In the spirit of this year’s theme at ACS, “Chemistry and Global Security”, I decided to stop by the symposium “Sensing and Destroying Chemical Warfare Agents and Pesticides”, where Kim Janda from Scripps was giving a talk about simple solutions to detecting weapons.
It’s a pretty cool and important topic, and Janda’s a big name, so I was pretty excited — but my excitement dropped when Janda began his talk with a disclaimer:
“The coolest stuff I’ve got I’m not allowed to talk about, and the really interesting stuff I’m doing with therapeutics doesn’t fit with this symposium.”
So it goes at big conferences. Janda ended up giving a review some of his work in this area, which was fine for me because I didn’t know much about it.
Janda’s developing antibodies to detect some of the nastier chemicals that could be turned into weapons: sarin, soman and vx.
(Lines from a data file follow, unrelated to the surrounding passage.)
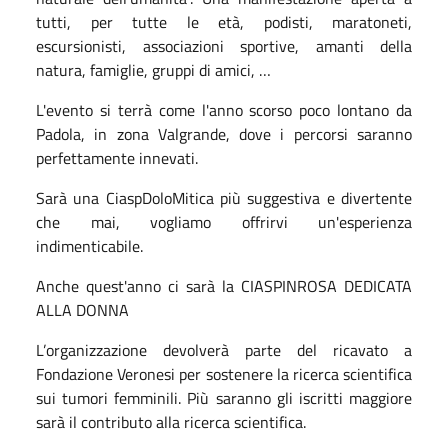
tutti, per tutte le età, podisti, maratoneti,
escursionisti, associazioni sportive, amanti della
natura, famiglie, gruppi di amici, …
L'evento si terrà come l'anno scorso poco lontano da
Padola, in zona Valgrande, dove i percorsi saranno
perfettamente innevati.
Sarà una CiaspDoloMitica più suggestiva e divertente
che mai, vogliamo offrirvi un'esperienza
indimenticabile.
Anche quest'anno ci sarà la CIASPINROSA DEDICATA
ALLA DONNA
L’organizzazione devolverà parte del ricavato a
Fondazione Veronesi per sostenere la ricerca scientifica
sui tumori femminili. Più saranno gli iscritti maggiore
sarà il contributo alla ricerca scientifica.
It turns out these all have the same “chemical signature”, in that they all naturally degrade to methylphosphonic acid (MPA). The idea is this might translate into lab-based or even portable assays for detecting minuscule quantities of toxin.
Apparently MPA isn’t the easiest target for antibody development, so Janda did some tweaking — modifying the protein to make it better at inducing an immune response, and eventually ditching the “classic” method of producing antibodies (using hybridoma cells) in favor of screening massive libraries in vitro. The library method uses viruses, which all display a different variant of antibody or other peptide on their surface.
Using this technique, Janda found antibodies not only to MPA, but also to anthrax, abrin and botulinum toxin. Using the MPA antibodies he could detect 1 pg/ml, while the “gold standard” (feeding it to a mouse and seeing how much time passes before it dies) can only detect if it’s more than 10-20 ng/ml.
To screen for antibodies to botulinum toxin, he mentioned that he “used SPR [a type of biosensor] because a certain group that gives us money wants us to use it”.